濱阪葉子女史へ (上)

大阪 河野清光

僕は名古屋とは交渉のない者だ。 したがって貴女あなたが如何なる人間であるかは知らないが、 ふと 『新愛知』 を読む機会を得て、 この欄で貴女の 「くるしみ」 を見て、興味を覚え、何かなし書いてみたくなった。

貴女は、 「女は相手方の男性の性格すらうかがう自由を許されぬ場合が多い」 と云っているが、 これは女に限った事ではない。 男でも自ら妻を尋ねる者は少く、 父兄親族らが勝手に定める場合の方が多い。 しかしこの双方共が本人をいて騒ぎまわり、 一回の見合で一生の伴侶を極める等は、 少し覚めた者のとらぬところだ。 旧来の道徳かならずしも守るを要しない。 古来、親に告げて理解せる妻を娶った賢者は少くない。 帝舜を見よ、近江聖人を見よ。

「B子はたとえ名ばかりの妻であるにもせよ、法律は彼女に男性との交渉を絶対に許さない」ことは少し無理である。 この法律は早晩、男子にも同様になるだろう。 しかし真にB子がこれを苦痛とするならば、 何も名のみの妻を継続する必要はない。 どしどし離婚の訴訟をなせばよい。 これは法律も道徳も共に当然とするところだ。

「教育者の説く良妻賢母主義はあまり奥行がない」 とは至言である。 いやしくも良妻賢母を説く者は、 現に良妻賢母でなくて理想的ではないか、 これは望むべくもない独身者の多い状態ではないか。 しかしそのために砂上の楼閣たるのは、 罪半ばは教えを受ける方にもある。 何となれば師は産婆である。 自ら考えを生み出さぬ者に生み出させることはできぬ。 教育者は主義の方向を示すのみで、 これ以上責めるのは誤りであろう。

殊にその例として細川夫人を挙げて、 「そのクリスチャンである事を知らねば、真にその人を知ることにはなるまい」 とは、 ヤソを愚にし、夫人を侮るものではあるまいか。 自殺は罪であるが、善のために身を捨てるはヤソ自身も取った道ではないか。 彼は自ら死を招いて人間の罪に代るを傲語した法螺吹ほらふきではないか。 細川夫人は戦国に生れたから、クリスチャンであっても、古来の神道儒道仏道の影響を受けているはずだから、 貴女のごとくヤソを曲解することはあるまい。 もし貴女の推察が当って、夫人が他の人よりも苦痛を感じたとしたら、 夫人が武士の娘としての教養が足らない事に帰着しないだろうか。 貴女がそう解釈するのが、偉大ならしめる所以ゆえんだと信じるなら、そうするのはよい事だが、 一般に対しては如何であろう。

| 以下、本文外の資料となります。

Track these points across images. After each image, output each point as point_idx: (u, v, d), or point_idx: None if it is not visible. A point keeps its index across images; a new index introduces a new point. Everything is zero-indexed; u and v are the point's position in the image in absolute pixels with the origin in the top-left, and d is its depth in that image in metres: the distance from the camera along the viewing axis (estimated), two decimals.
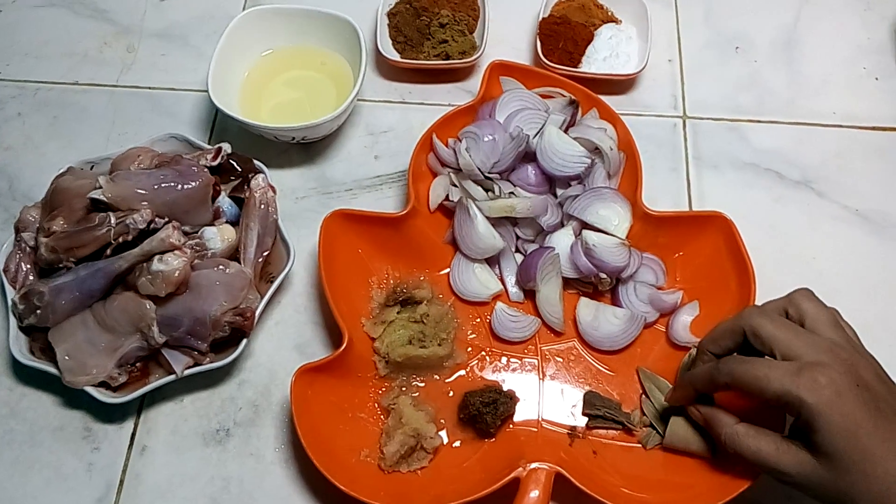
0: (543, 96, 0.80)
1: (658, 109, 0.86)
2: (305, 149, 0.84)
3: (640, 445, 0.67)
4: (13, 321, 0.68)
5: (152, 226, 0.67)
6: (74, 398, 0.70)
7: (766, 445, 0.55)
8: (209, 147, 0.75)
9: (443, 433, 0.68)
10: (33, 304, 0.66)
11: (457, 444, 0.68)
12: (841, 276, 0.77)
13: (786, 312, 0.59)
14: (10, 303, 0.69)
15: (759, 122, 0.86)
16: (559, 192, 0.76)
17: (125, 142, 0.80)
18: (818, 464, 0.52)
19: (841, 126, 0.85)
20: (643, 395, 0.69)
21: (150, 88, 0.88)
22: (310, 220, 0.78)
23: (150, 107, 0.87)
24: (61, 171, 0.73)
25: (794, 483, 0.54)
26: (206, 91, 0.78)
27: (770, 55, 0.90)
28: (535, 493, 0.62)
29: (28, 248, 0.71)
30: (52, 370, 0.66)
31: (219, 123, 0.86)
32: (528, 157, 0.76)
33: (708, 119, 0.86)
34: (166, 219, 0.68)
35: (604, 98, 0.80)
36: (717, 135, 0.85)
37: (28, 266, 0.71)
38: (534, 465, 0.63)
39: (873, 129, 0.85)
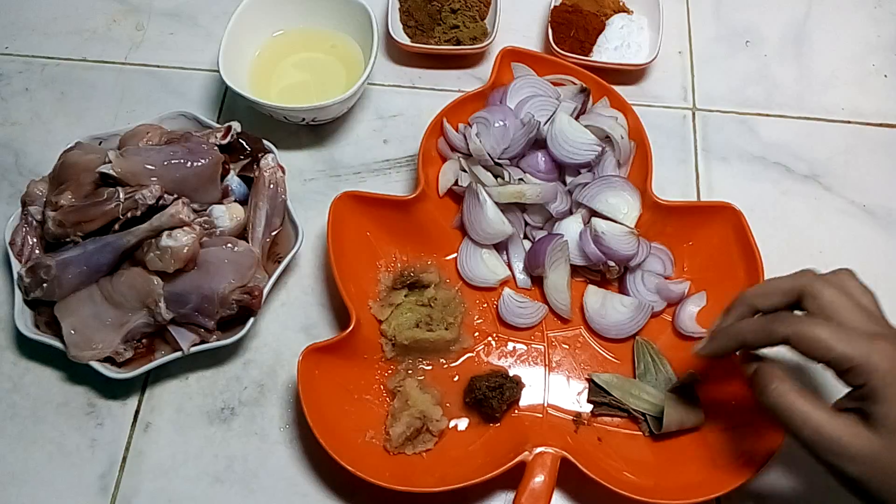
0: (554, 84, 0.80)
1: (668, 100, 0.86)
2: (314, 131, 0.83)
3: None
4: (19, 295, 0.68)
5: (161, 202, 0.67)
6: (78, 373, 0.70)
7: (817, 410, 0.50)
8: (218, 126, 0.75)
9: (448, 417, 0.68)
10: (40, 277, 0.66)
11: (462, 427, 0.68)
12: None
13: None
14: (16, 276, 0.68)
15: (767, 115, 0.86)
16: (569, 179, 0.76)
17: (133, 119, 0.80)
18: (875, 437, 0.48)
19: (849, 121, 0.86)
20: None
21: (158, 67, 0.88)
22: (317, 202, 0.78)
23: (159, 85, 0.87)
24: (69, 145, 0.73)
25: (837, 460, 0.49)
26: (215, 71, 0.78)
27: (779, 49, 0.91)
28: (540, 478, 0.62)
29: (35, 222, 0.71)
30: (57, 344, 0.66)
31: (227, 104, 0.85)
32: (539, 144, 0.76)
33: (717, 111, 0.86)
34: (175, 195, 0.68)
35: (614, 88, 0.80)
36: (726, 127, 0.85)
37: (34, 240, 0.70)
38: (540, 450, 0.63)
39: (881, 125, 0.85)
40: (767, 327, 0.54)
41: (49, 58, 0.88)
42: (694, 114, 0.86)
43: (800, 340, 0.51)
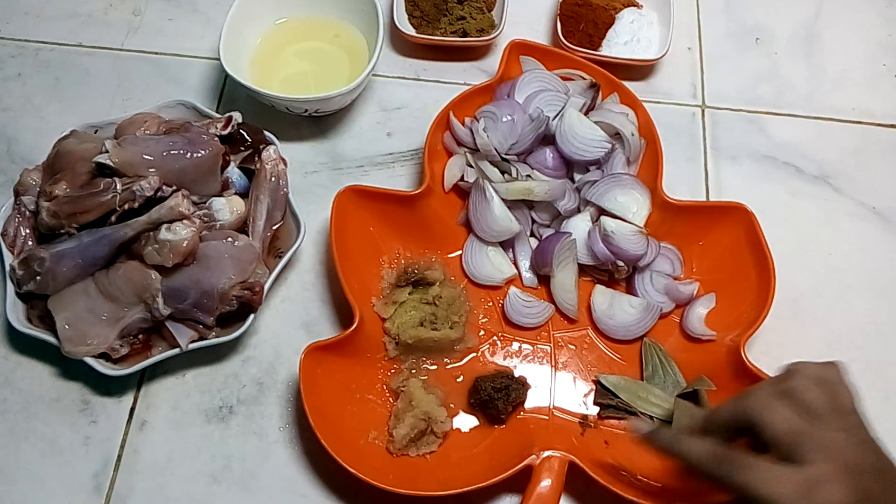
0: (563, 78, 0.78)
1: (677, 98, 0.85)
2: (316, 122, 0.81)
3: None
4: (11, 287, 0.66)
5: (159, 194, 0.65)
6: (72, 369, 0.68)
7: None
8: (219, 116, 0.73)
9: (453, 418, 0.66)
10: (33, 270, 0.64)
11: (466, 429, 0.66)
12: (856, 273, 0.76)
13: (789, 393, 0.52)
14: (8, 268, 0.66)
15: (777, 114, 0.84)
16: (577, 176, 0.75)
17: (130, 107, 0.78)
18: None
19: (859, 122, 0.84)
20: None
21: (156, 54, 0.86)
22: (319, 195, 0.76)
23: (156, 72, 0.84)
24: (64, 133, 0.71)
25: None
26: (215, 59, 0.76)
27: (790, 48, 0.89)
28: (547, 482, 0.60)
29: (28, 213, 0.69)
30: (51, 339, 0.64)
31: (227, 93, 0.83)
32: (547, 140, 0.75)
33: (727, 109, 0.84)
34: (174, 187, 0.66)
35: (624, 84, 0.78)
36: (736, 126, 0.83)
37: (27, 231, 0.68)
38: (547, 454, 0.61)
39: (891, 126, 0.84)
40: (710, 468, 0.51)
41: (43, 42, 0.86)
42: (703, 112, 0.84)
43: (739, 491, 0.49)
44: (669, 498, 0.61)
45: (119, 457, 0.65)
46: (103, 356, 0.64)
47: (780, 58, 0.88)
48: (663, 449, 0.55)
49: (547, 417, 0.67)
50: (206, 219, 0.67)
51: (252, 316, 0.66)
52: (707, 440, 0.53)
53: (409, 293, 0.70)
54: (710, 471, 0.51)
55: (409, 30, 0.84)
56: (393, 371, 0.68)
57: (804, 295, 0.74)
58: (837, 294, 0.75)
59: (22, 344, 0.69)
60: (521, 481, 0.61)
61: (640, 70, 0.85)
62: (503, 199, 0.71)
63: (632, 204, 0.72)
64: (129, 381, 0.68)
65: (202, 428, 0.66)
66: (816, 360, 0.70)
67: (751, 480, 0.49)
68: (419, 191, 0.71)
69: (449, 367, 0.69)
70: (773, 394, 0.52)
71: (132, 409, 0.67)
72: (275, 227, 0.70)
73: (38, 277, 0.64)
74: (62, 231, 0.65)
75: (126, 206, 0.64)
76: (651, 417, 0.66)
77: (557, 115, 0.74)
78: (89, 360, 0.63)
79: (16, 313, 0.65)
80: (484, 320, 0.71)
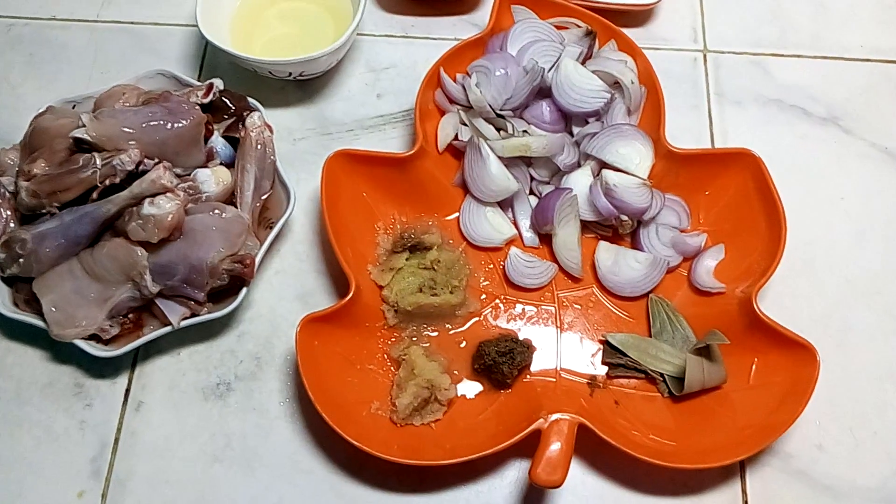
0: (558, 27, 0.75)
1: (677, 43, 0.81)
2: (302, 87, 0.78)
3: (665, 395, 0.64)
4: None
5: (141, 167, 0.63)
6: (63, 352, 0.66)
7: None
8: (199, 83, 0.70)
9: (457, 385, 0.64)
10: (15, 252, 0.62)
11: (471, 395, 0.64)
12: (869, 216, 0.73)
13: None
14: None
15: (782, 55, 0.81)
16: (576, 129, 0.72)
17: (108, 81, 0.74)
18: None
19: (868, 60, 0.81)
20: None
21: (132, 23, 0.82)
22: (308, 162, 0.74)
23: (134, 43, 0.81)
24: (41, 110, 0.68)
25: None
26: (194, 25, 0.72)
27: None
28: (557, 445, 0.58)
29: (7, 194, 0.66)
30: (39, 323, 0.62)
31: (208, 60, 0.80)
32: (543, 92, 0.72)
33: (729, 53, 0.81)
34: (156, 160, 0.63)
35: (622, 30, 0.74)
36: (740, 69, 0.80)
37: (8, 212, 0.66)
38: (556, 417, 0.59)
39: None
40: None
41: (15, 17, 0.83)
42: (705, 56, 0.81)
43: None
44: (682, 457, 0.59)
45: (116, 440, 0.63)
46: (94, 338, 0.62)
47: None
48: None
49: (554, 380, 0.65)
50: (190, 191, 0.64)
51: (245, 289, 0.63)
52: None
53: (407, 259, 0.68)
54: None
55: None
56: (393, 340, 0.66)
57: (816, 241, 0.72)
58: (851, 239, 0.72)
59: (10, 329, 0.67)
60: (530, 446, 0.59)
61: (637, 16, 0.82)
62: (500, 157, 0.69)
63: (634, 155, 0.69)
64: (122, 362, 0.66)
65: (200, 407, 0.65)
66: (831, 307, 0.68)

また私の説としては、こんな現代に縁の遠い例を百千並べるよりも、 新聞の三面、婦人雑誌にある 「不身持ふみもちの夫を持って」 等の実例について心得を説く方がより有効であろうと思う。 それについて思い出すのは、十年ほど前に或る女学生の試験答案を拾ったが、 その問題に、 暴力をもって挑まれた時の心得、 青年との交際心得があったことだ。 教育者を責めることはこれくらいで止めても、 またあながち被教育者もこの上に責めることはできない。 教育は社会と学校と相俟あいまって始めてその効が挙がるので、 相反する時には甲斐が少いのみならず、 害になることもある。 徹底せぬ教育者、自ら発せぬ女は、ともに社会教育の不充分から生れたのである。

この社会と学校の教育が不一致のために、深い信念を持ち得ず、跪いて、 結婚の失敗者、生ける屍となった貴女は、 お気の毒と申し上げるほかはないが、 既往をくよくよ思うより、 自分の、または子孫の将来の策を講じるが賢明であろう。

「童貞と犬のおあずけ」 とは何たる侮辱だろう。 しかもこれが大勢だから、なおさら慨嘆の至りだ。 童貞の尊重すべきは処女と何ら変りはない。 男子の貞操に対する感念のないのも、 また女子と同様、擯斥ひんせきすべきだ。 この意味において、某処女会が、花柳病男子と結婚せぬと決議したのを快よしとし、 さらに会員の処女たる事を確実に保証し、男子に童貞を要求することが、 処女の権利を主張し、男子の覚醒する所以だと思う。 もちろん男子自身がこの態度に出るのが本態であり、私の望むところだが、 男子の横暴を防ぐのは、処女の強固な結束による他はない。 もしその結束が不確実であったなら、 その結果は統一なき同盟罷工と一般、 得るところ少く、失うところが多いだろう。 こんな事は貴女にはもういう必要がないかもしれぬが、 一度あった事は二度ある。 次に来る妹たちを導く、失敗した姉の心得だろう。